Similarly, from $c^3 = d^2 \implies c = \left(\frac{d}{c}\right)^2$, we can deduce that $\frac{d}{c}$ is an integer. I will let $n = \frac{d}{c}$.
Since $a = m^4$ and $c = n^2$, we have
$$n^2 - m^4 = 19$$ $$(n + m^2)(n - m^2) = 19$$
Since $19$ is a prime, we only have to check the cases for which $19 = 1\cdot19$ and for which $19 = -1\cdot-19$. If we let $n + m^2 = 19$ and $n - m^2 = 1$, then we can get $n = 10, m = 3$. I suppose it is trivial to show that all other cases do not give valid results.
Hence, $\frac{d}{c} = n = 10 \implies d = 10c$, and $\frac{b}{a} = m = 3 \implies b = 3a$. It should be easy to continue on from here!
(Just in case you wanna check: $a = 81, b = 243, c = 100, d = 1000$)
Here are a few things worth noting.

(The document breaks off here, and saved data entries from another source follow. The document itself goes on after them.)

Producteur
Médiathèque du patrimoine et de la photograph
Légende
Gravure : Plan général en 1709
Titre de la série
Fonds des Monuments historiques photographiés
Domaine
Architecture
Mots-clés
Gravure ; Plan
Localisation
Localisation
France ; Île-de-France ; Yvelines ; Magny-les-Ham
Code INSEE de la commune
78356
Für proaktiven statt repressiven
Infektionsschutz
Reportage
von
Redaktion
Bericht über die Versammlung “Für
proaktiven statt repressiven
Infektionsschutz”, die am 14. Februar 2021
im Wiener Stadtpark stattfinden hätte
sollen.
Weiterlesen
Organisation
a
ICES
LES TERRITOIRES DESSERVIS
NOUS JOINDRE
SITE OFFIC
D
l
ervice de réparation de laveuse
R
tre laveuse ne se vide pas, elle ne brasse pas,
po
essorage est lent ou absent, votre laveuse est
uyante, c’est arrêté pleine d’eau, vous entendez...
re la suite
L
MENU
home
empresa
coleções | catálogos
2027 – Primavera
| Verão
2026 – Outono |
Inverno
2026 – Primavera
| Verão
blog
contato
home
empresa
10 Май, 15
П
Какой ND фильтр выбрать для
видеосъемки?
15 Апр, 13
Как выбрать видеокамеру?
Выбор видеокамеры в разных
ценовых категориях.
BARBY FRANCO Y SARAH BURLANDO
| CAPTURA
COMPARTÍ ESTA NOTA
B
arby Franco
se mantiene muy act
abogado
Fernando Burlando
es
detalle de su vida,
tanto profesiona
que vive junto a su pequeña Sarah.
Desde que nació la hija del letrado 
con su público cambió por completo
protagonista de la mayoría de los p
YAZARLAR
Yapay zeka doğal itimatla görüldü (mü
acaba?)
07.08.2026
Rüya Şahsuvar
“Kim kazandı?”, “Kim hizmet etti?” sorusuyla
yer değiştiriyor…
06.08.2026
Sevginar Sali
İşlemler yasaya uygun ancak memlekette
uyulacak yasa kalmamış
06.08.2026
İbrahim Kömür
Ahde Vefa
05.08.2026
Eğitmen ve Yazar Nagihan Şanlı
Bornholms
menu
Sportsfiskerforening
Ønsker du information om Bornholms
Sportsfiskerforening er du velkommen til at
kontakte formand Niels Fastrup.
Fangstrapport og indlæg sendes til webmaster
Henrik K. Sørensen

Observe that if $p$ is a prime number that divides $a$--say $a=p^km$ for some positive integers $k,m$ such that $p\not\mid m$--then $$b^4=a^5=p^{5k}m^5.$$ Hence, in particular, $4\mid5k,$ and so $4\mid k.$ (Why?) This is true for every such prime $p,$ and so $a$ is a perfect $4$th power of some integer $j$-- that is $a=j^4.$
By similar reasoning, $c=k^2$ for some integer $k$. It follows then that $$19=c-a=k^2-j^4=(k+j^2)(k-j^2).$$ Can you take it from here?